Print every line of text in the material below exactly as it appears. Leave out the pictures.

── Provided data ──

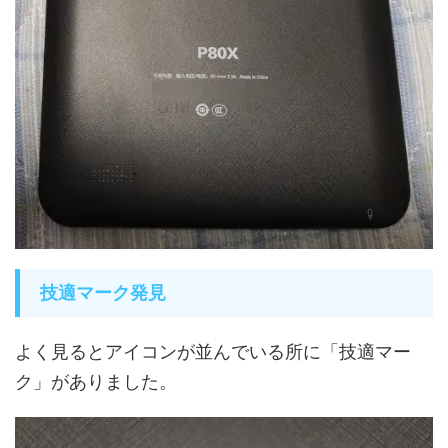
技適マーク発見
よく見るとアイコンが並んでいる所に「技適マー
ク」がありました。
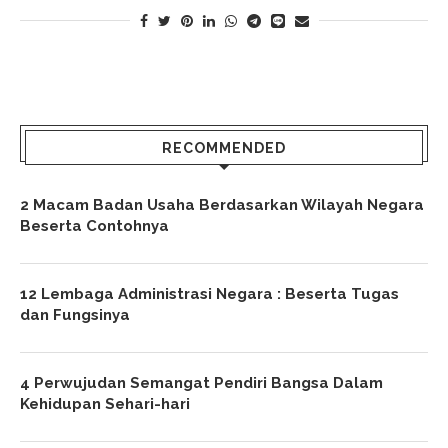
RECOMMENDED
2 Macam Badan Usaha Berdasarkan Wilayah Negara
Beserta Contohnya
12 Lembaga Administrasi Negara : Beserta Tugas
dan Fungsinya
4 Perwujudan Semangat Pendiri Bangsa Dalam
Kehidupan Sehari-hari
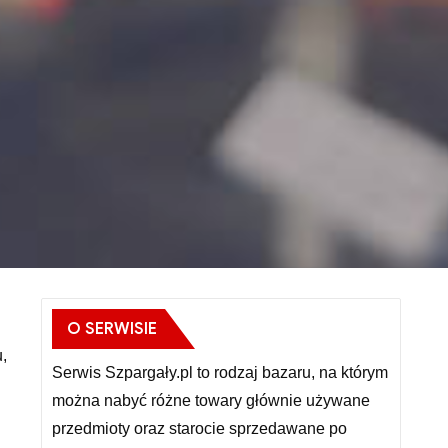
O SERWISIE
,
Serwis Szpargały.pl to rodzaj bazaru, na którym
można nabyć różne towary głównie używane
przedmioty oraz starocie sprzedawane po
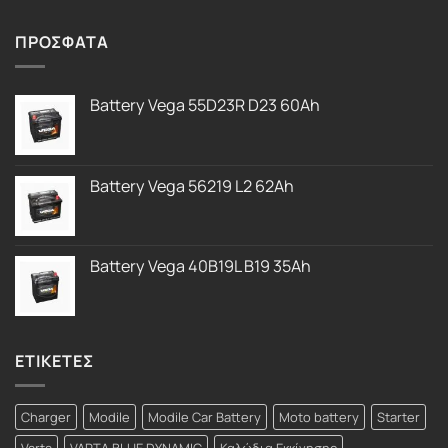
με
5.00
από 5
ΠΡΟΣΦΑΤΑ
Battery Vega 55D23R D23 60Ah
Battery Vega 56219 L2 62Ah
Battery Vega 40B19L B19 35Ah
ΕΤΙΚΕΤΕΣ
Charger
Modile
Modile Car Battery
Moto battery
Starter
Varta
VARTA BLUE DYNAMIC
Καλώδια Εκκίνησης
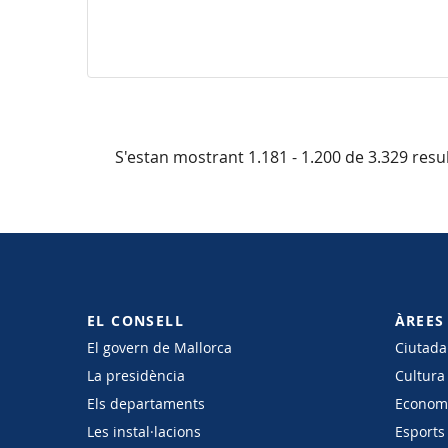
S'estan mostrant 1.181 - 1.200 de 3.329 resul
EL CONSELL
ÀREES
El govern de Mallorca
Ciutadan
La presidència
Cultura
Els departaments
Economi
Les instal·lacions
Esports 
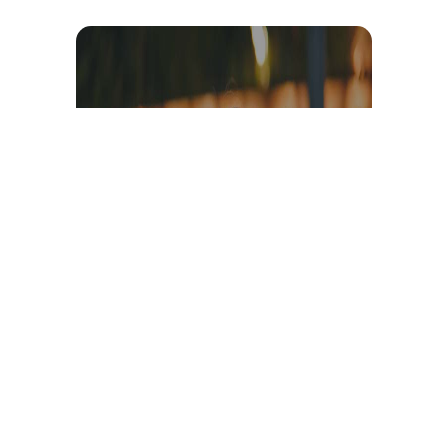
Témoignage et avis client
vidéo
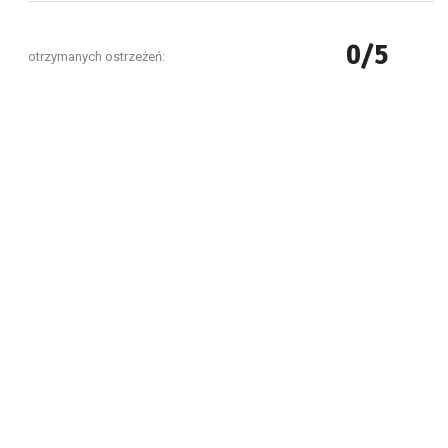
0/5
otrzymanych ostrzeżeń:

───

## Exercise answer:
技適マーク発見
よく見るとアイコンが並んでいる所に「技適マー
ク」がありました。
RECOMMENDED
2 Macam Badan Usaha Berdasarkan Wilayah Negara
Beserta Contohnya
12 Lembaga Administrasi Negara : Beserta Tugas
dan Fungsinya
4 Perwujudan Semangat Pendiri Bangsa Dalam
Kehidupan Sehari-hari
O SERWISIE
,
Serwis Szpargały.pl to rodzaj bazaru, na którym
można nabyć różne towary głównie używane
przedmioty oraz starocie sprzedawane po
με
5.00
από 5
ΠΡΟΣΦΑΤΑ
Battery Vega 55D23R D23 60Ah
Battery Vega 56219 L2 62Ah
Battery Vega 40B19L B19 35Ah
ΕΤΙΚΕΤΕΣ
Charger
Modile
Modile Car Battery
Moto battery
Starter
Varta
VARTA BLUE DYNAMIC
Καλώδια Εκκίνησης
S'estan mostrant 1.181 - 1.200 de 3.329 resul
EL CONSELL
ÀREES
El govern de Mallorca
Ciutadan
La presidència
Cultura
Els departaments
Economi
Les instal·lacions
Esports 
Témoignage et avis client
vidéo
0/5
otrzymanych ostrzeżeń:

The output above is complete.